May 5, 2020 at 12:00 am
Comments posted to this topic are about the item Choosing Sequences Over Identity
May 5, 2020 at 9:32 am
Another of the myriad things I've never used that I'll consider for the future. Thanks I think. 🙂 It didn't quite make sense to me, being dense, until I reead this quick primer then I got it:
https://www.sqlservertutorial.net/sql-server-basics/sql-server-sequence/
May 5, 2020 at 12:29 pm
I have had a log at the blog you mentioned, and also Joe Celkos piece (https://www.red-gate.com/simple-talk/sql/learn-sql-server/sql-server-sequence-basics/). I can see linked server differences might be useful if you are in that sort of environment. I can also see that having something that was ANSI-2003-compliance might be something you want if you are in the situation where you have to have multi-vendor considerations. Similarly I can see that SEQUENCE has a use where you need one sequence of numbers over multiple tables that need to be distinct.
Having said which, I can't think of any occassion in my 30 years of dealing with databases where any of the differences between sequences and identities would have been beneficial for me. Identitity does a very specific job, and when SCOPE_IDENTITY and its ilk were introduced (and with the OUTPUT clause) it became easier and more accurate to deal with.
May 5, 2020 at 3:06 pm
To be honest and except for the use of getting/reserving a number prior to storing an item in a table, most of the reasons the given for using sequences are a bad idea, IMHO. There may actually be a reason for more than one table to share a sequence but I've not yet found one. Sharing sequences across a linked server makes me wonder about the overall design of the system and autonomy of said system. IDENTITY also provides automatic protection against some idiot making up numbers and inserting them in a willy-nilly fashion. It doesn't prevent someone from doing so but it does throw a couple of extra steps in the way to help prevent accidents.

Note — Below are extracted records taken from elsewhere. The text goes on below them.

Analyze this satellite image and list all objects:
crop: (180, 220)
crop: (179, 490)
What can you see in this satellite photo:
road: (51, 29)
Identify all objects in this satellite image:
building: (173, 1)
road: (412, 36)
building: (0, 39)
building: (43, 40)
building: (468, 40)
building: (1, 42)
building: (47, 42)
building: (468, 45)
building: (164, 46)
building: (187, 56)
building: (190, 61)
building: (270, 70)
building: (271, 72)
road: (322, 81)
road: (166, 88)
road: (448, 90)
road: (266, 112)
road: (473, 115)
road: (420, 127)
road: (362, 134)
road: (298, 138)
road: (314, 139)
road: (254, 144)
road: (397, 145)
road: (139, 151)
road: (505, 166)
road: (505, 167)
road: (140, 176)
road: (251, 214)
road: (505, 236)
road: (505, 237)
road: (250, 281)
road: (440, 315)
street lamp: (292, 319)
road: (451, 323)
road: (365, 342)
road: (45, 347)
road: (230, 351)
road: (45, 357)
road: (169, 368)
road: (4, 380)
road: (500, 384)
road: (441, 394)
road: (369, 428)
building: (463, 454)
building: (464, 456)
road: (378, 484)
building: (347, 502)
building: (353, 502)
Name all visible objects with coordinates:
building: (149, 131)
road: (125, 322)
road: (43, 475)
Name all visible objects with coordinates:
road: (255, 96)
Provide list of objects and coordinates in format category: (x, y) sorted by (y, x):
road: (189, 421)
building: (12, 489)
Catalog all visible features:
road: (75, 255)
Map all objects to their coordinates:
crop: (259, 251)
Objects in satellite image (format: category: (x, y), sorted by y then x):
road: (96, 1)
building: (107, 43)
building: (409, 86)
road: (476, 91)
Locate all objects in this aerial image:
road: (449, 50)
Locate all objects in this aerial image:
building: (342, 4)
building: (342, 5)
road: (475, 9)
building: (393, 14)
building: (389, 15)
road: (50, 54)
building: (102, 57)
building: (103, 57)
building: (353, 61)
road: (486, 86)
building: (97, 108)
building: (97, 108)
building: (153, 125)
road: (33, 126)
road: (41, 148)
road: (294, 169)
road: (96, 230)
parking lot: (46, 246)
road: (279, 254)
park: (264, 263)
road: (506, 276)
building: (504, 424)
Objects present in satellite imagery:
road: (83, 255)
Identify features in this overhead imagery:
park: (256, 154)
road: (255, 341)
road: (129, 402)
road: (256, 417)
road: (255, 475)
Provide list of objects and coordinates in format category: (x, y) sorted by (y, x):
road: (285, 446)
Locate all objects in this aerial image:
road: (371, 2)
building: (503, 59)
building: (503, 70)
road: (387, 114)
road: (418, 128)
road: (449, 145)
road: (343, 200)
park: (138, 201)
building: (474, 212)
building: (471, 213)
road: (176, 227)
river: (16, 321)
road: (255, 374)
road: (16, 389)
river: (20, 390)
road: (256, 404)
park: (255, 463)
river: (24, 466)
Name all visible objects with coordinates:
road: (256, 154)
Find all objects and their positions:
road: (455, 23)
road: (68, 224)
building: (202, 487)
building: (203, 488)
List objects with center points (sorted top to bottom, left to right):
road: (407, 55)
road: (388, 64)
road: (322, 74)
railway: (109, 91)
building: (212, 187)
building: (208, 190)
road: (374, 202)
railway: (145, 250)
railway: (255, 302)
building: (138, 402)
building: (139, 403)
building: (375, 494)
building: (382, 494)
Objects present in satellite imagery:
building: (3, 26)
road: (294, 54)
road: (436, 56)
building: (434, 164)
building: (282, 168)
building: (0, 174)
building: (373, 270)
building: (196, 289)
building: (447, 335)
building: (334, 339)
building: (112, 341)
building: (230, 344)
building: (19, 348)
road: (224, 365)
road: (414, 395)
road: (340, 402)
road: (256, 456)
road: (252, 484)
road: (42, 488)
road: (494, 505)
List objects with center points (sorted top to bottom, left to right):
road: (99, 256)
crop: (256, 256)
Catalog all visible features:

Of course, "It Depends" seriously comes into play but, for most things, I see no great advantage to sequences and I see couple of disadvantages.
--Jeff Moden
Change is inevitable... Change for the better is not.
May 6, 2020 at 7:27 am
I've had a couple of cases where I've wanted to share a sequence across two or more tables. Usually when I have several different sources for something like customer data, and I want to generate distinct IDs early on in the ETL process before merging the streams.
But the main thing sequences give for me is extensibility. It means that although you can't think of a reason right now why you might want to generate e.g. CustomerID in more than one place, you're allowing yourself the possibility of doing it in the future. Similarly, you make it easier for yourself if you ever want to insert values for these IDs, maybe because you're putting some default values in place, or because you want to move the ID generation to somewhere else in your process.
May 6, 2020 at 9:45 pm
A recent database I created involves tables where the natural unique keys are several columns wide. Rather than using an IDENTITY or other incremental ID, for the surrogate key column I actually used a computed column consisting of a MD5 hash of the natural keys and then casted that to BIGINT.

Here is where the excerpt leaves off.